▸ INFORMATION GIVEN:
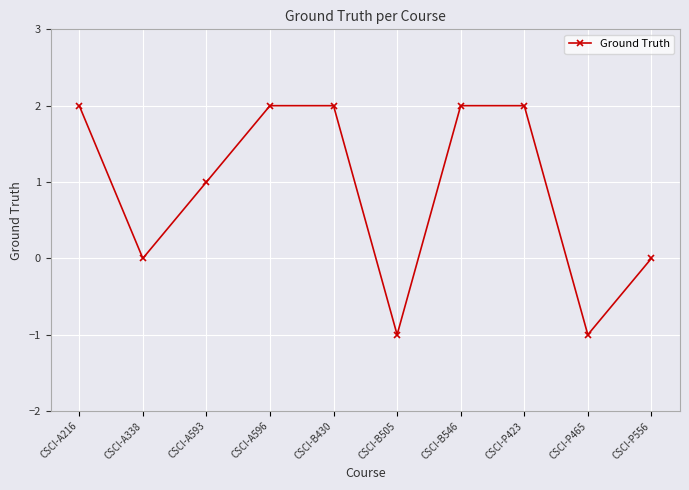

How many data points does each series have?

10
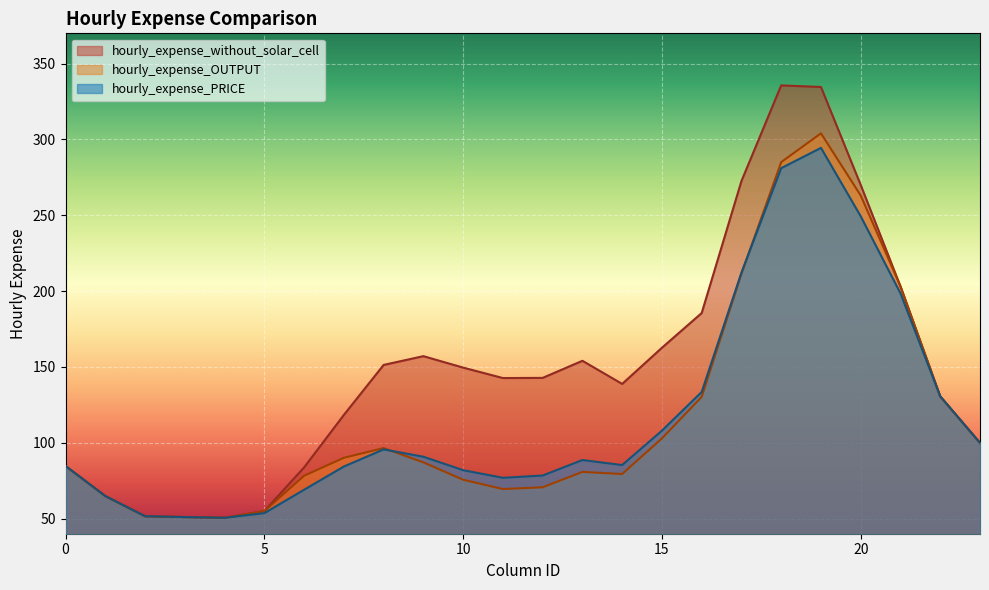

Which series changed the most between 3 and 19?

hourly_expense_without_solar_cell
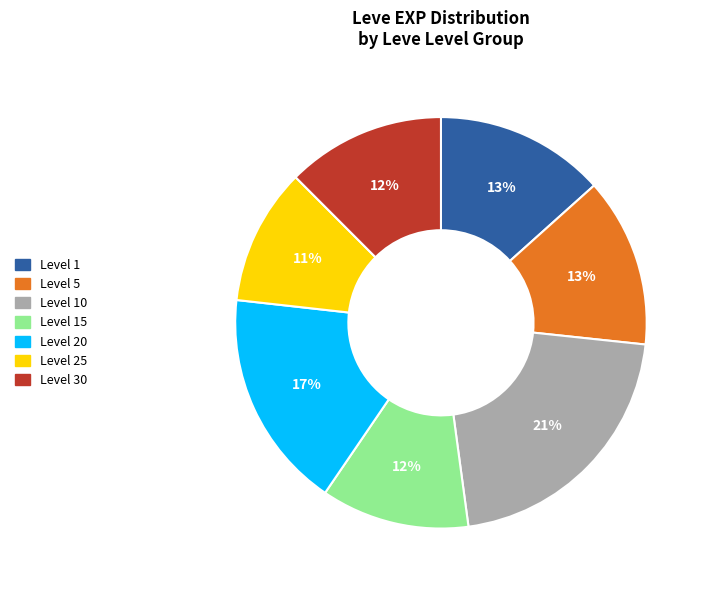

Does any single category account for the majority?

No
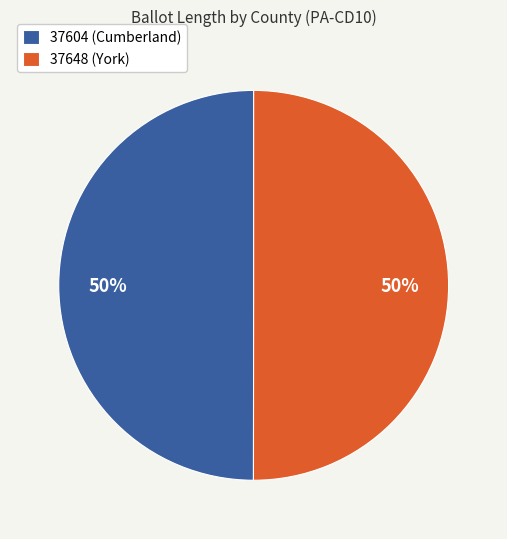

To the nearest percent, what portion does 37604 (Cumberland) represent?

50%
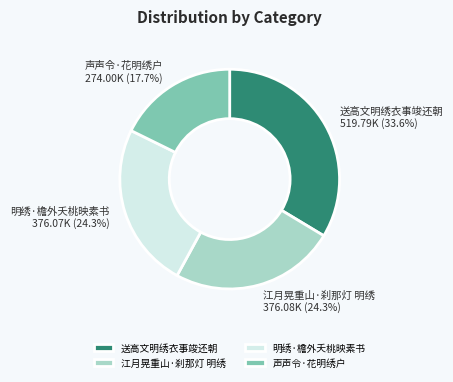

Is it true that 送高文明绣衣事竣还朝 is 34% of the pie?

True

▸ ACTION ITEM: Rewrite the lines above with "series" changed to "dataset" everywhere and nothing else altered, and leave out the pictures.

▸ YOUR RESPONSE:
How many data points does each dataset have?

10

Which dataset changed the most between 3 and 19?

hourly_expense_without_solar_cell

Does any single category account for the majority?

No

To the nearest percent, what portion does 37604 (Cumberland) represent?

50%

Is it true that 送高文明绣衣事竣还朝 is 34% of the pie?

True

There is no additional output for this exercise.